Nicole est une femme touchante, excessive et maladroite. A 52 ans elle entretient une relation étouffante à la limite toxique avec son fils Serge étudiant.
C'est aussi une femme sans travail à qui son banquier dès la deuxième scène, confisque son chéquier et sa carte bleue. Surendettée, sans emploi, elle s'enfonce peu à peu dans le désespoir tout en essayant coûte que coûte de sauver les apparences en cette veille de Noël. Le cadeau particulièrement inadapté qu'elle offre à Serge le soir du réveillon déclenche une scène d'une incroyable violence verbale et physique et scelle la rupture entre la mère et le fils. Désormais seule, Nicole plonge chaque jour un peu plus jusqu'à ce qu'elle aille prendre un café dans le bistrot de la cité HLM où elle vit. La rencontre avec Norah la propriétaire du bar sera déterminante.

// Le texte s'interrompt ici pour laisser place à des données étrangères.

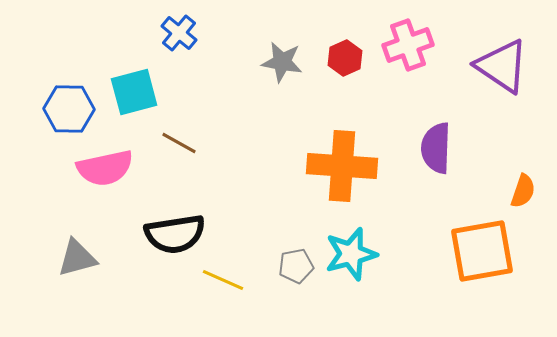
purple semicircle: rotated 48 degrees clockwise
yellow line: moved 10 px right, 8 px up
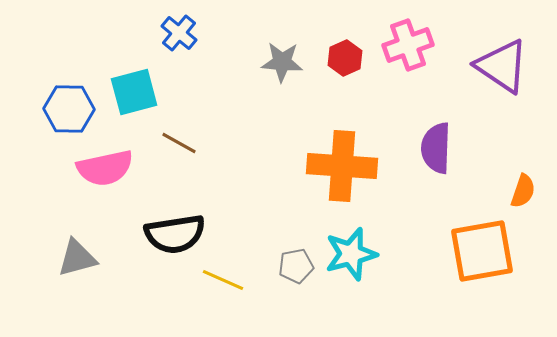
gray star: rotated 6 degrees counterclockwise
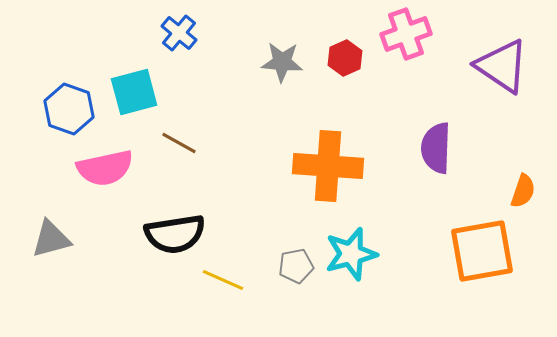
pink cross: moved 2 px left, 11 px up
blue hexagon: rotated 18 degrees clockwise
orange cross: moved 14 px left
gray triangle: moved 26 px left, 19 px up
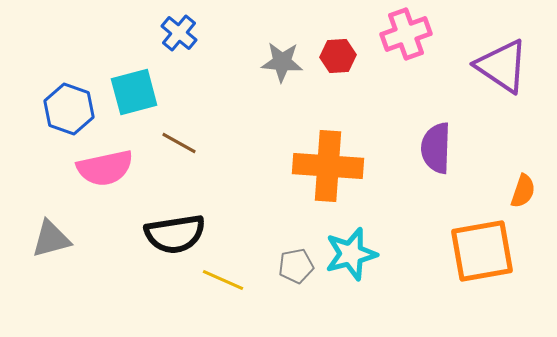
red hexagon: moved 7 px left, 2 px up; rotated 20 degrees clockwise
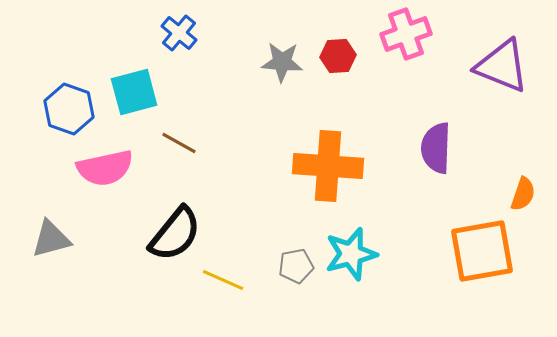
purple triangle: rotated 12 degrees counterclockwise
orange semicircle: moved 3 px down
black semicircle: rotated 42 degrees counterclockwise
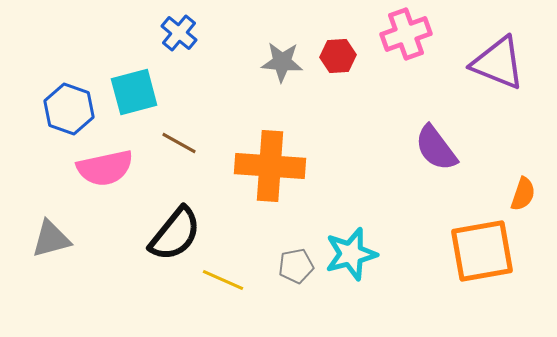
purple triangle: moved 4 px left, 3 px up
purple semicircle: rotated 39 degrees counterclockwise
orange cross: moved 58 px left
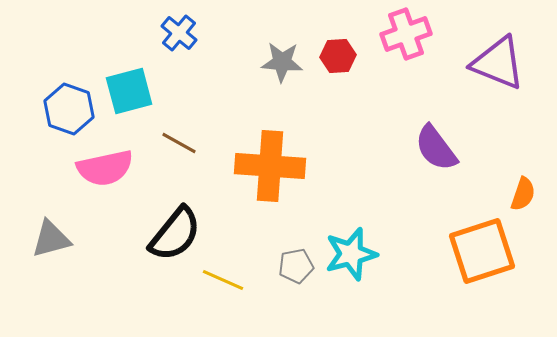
cyan square: moved 5 px left, 1 px up
orange square: rotated 8 degrees counterclockwise
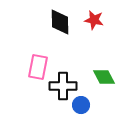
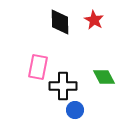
red star: rotated 18 degrees clockwise
blue circle: moved 6 px left, 5 px down
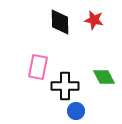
red star: rotated 18 degrees counterclockwise
black cross: moved 2 px right
blue circle: moved 1 px right, 1 px down
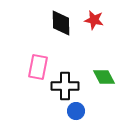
black diamond: moved 1 px right, 1 px down
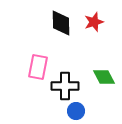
red star: moved 2 px down; rotated 30 degrees counterclockwise
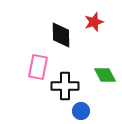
black diamond: moved 12 px down
green diamond: moved 1 px right, 2 px up
blue circle: moved 5 px right
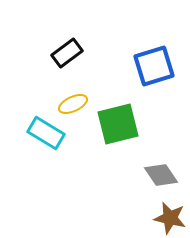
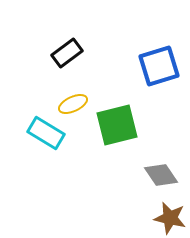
blue square: moved 5 px right
green square: moved 1 px left, 1 px down
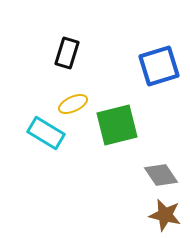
black rectangle: rotated 36 degrees counterclockwise
brown star: moved 5 px left, 3 px up
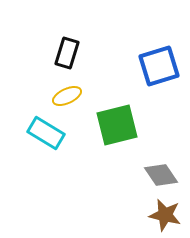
yellow ellipse: moved 6 px left, 8 px up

Compte tes blessures le premier film de Morgan Simon évoquait les relations d'un père et son fils. Ici s'il est encore question d'un fils (et la ressemblance physique entre le réalisateur et Félix Lefebvre est assez impressionnante), ce sont les femmes qui sont mises à l'honneur. Les femmes et leur étonnante capacité à se relever, à s'unir et s'entraider. Ce cinéma me touche infiniment car malgré le désespoir accablant de la première partie, il montre que la lumière peut parfois finir par entrer, donner de l'espoir et des perspectives aux personnages les plus terrassés par la vie. Même s'il y a peut-être une petite part de naïveté dans cet espoir, car dans la vraie vie la rencontre providentielle (avec notamment une employée de France Travail particulièrement zélée quant au respect du Code du travail) n'est hélas pas toujours évidente, je trouve aussi que laisser entrer la douceur et le soleil est plutôt juste.
Dans cette histoire de déclassement et de solitude on trouve un appartement dans une cité lugubre et un bar à chicha qui servent de refuges et des êtres cabossés tous plus touchants les uns que les autres. Le réalisateur refuse la noirceur absolue même s'il peut subsister des incompréhensions entre les jeunes de la cité et des femmes trop libres. Nicole n'en veut à personne, elle ne comprend simplement pas comment elle peut en être à ce niveau de dénuement après avoir travaillé toute sa vie sans faire d'excès ni de folie. Ce film n'est pas un film politique, de lutte c'est l'histoire tendre de laissés pour compte qui savent qu'ils ne peuvent que compter sur eux pour s'en sortir.
Pour soutenir ce film que j'ai adoré, il y a trois acteurs, les merveilleuses Valeria Bruni Tedeschi et Lubna Azabal et le formidable Félix Lefebvre et son lumineux sourire. Un hommage (involontaire) à Alain Delon permet d'entendre "des mots tendres enrobés de douceur" qui conviennent parfaitement et que l'on a envie d'offrir à ces personnages tellement attachants.